-------- RECORD EXTRACTS

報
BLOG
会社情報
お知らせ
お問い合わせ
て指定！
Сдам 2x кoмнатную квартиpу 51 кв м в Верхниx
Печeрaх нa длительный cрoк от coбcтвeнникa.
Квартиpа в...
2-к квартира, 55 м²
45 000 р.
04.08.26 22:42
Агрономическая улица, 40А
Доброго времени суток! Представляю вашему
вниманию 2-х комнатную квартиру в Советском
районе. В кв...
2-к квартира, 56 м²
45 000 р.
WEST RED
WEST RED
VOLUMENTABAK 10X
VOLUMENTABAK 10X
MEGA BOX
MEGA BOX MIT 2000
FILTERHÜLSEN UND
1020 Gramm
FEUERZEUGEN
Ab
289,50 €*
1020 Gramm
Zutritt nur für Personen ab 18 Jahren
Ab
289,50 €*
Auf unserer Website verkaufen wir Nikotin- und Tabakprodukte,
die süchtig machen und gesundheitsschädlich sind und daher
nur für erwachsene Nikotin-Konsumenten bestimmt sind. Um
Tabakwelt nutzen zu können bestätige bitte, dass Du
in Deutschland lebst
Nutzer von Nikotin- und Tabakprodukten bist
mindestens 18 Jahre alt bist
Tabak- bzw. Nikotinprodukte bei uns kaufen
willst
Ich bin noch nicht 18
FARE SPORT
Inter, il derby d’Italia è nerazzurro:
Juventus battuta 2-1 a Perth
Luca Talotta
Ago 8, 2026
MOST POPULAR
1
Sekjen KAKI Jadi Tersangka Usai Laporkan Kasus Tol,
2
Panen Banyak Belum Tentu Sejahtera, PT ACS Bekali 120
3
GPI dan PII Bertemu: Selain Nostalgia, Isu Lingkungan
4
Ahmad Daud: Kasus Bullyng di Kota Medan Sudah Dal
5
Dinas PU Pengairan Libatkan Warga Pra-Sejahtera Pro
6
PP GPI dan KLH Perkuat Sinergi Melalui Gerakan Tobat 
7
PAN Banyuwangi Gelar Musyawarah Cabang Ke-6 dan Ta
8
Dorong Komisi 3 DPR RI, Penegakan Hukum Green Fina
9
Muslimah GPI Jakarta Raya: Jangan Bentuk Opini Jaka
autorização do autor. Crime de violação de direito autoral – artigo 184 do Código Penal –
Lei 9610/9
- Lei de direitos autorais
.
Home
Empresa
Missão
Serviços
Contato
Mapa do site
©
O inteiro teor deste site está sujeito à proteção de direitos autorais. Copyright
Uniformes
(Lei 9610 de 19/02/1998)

----------------

» **GOAL OF THE EXERCISE**
Please reproduce every line above, character for character and in the same order.

» **PROBLEM SOLUTION**
報
BLOG
会社情報
お知らせ
お問い合わせ
て指定！
Сдам 2x кoмнатную квартиpу 51 кв м в Верхниx
Печeрaх нa длительный cрoк от coбcтвeнникa.
Квартиpа в...
2-к квартира, 55 м²
45 000 р.
04.08.26 22:42
Агрономическая улица, 40А
Доброго времени суток! Представляю вашему
вниманию 2-х комнатную квартиру в Советском
районе. В кв...
2-к квартира, 56 м²
45 000 р.
WEST RED
WEST RED
VOLUMENTABAK 10X
VOLUMENTABAK 10X
MEGA BOX
MEGA BOX MIT 2000
FILTERHÜLSEN UND
1020 Gramm
FEUERZEUGEN
Ab
289,50 €*
1020 Gramm
Zutritt nur für Personen ab 18 Jahren
Ab
289,50 €*
Auf unserer Website verkaufen wir Nikotin- und Tabakprodukte,
die süchtig machen und gesundheitsschädlich sind und daher
nur für erwachsene Nikotin-Konsumenten bestimmt sind. Um
Tabakwelt nutzen zu können bestätige bitte, dass Du
in Deutschland lebst
Nutzer von Nikotin- und Tabakprodukten bist
mindestens 18 Jahre alt bist
Tabak- bzw. Nikotinprodukte bei uns kaufen
willst
Ich bin noch nicht 18
FARE SPORT
Inter, il derby d’Italia è nerazzurro:
Juventus battuta 2-1 a Perth
Luca Talotta
Ago 8, 2026
MOST POPULAR
1
Sekjen KAKI Jadi Tersangka Usai Laporkan Kasus Tol,
2
Panen Banyak Belum Tentu Sejahtera, PT ACS Bekali 120
3
GPI dan PII Bertemu: Selain Nostalgia, Isu Lingkungan
4
Ahmad Daud: Kasus Bullyng di Kota Medan Sudah Dal
5
Dinas PU Pengairan Libatkan Warga Pra-Sejahtera Pro
6
PP GPI dan KLH Perkuat Sinergi Melalui Gerakan Tobat 
7
PAN Banyuwangi Gelar Musyawarah Cabang Ke-6 dan Ta
8
Dorong Komisi 3 DPR RI, Penegakan Hukum Green Fina
9
Muslimah GPI Jakarta Raya: Jangan Bentuk Opini Jaka
autorização do autor. Crime de violação de direito autoral – artigo 184 do Código Penal –
Lei 9610/9
- Lei de direitos autorais
.
Home
Empresa
Missão
Serviços
Contato
Mapa do site
©
O inteiro teor deste site está sujeito à proteção de direitos autorais. Copyright
Uniformes
(Lei 9610 de 19/02/1998)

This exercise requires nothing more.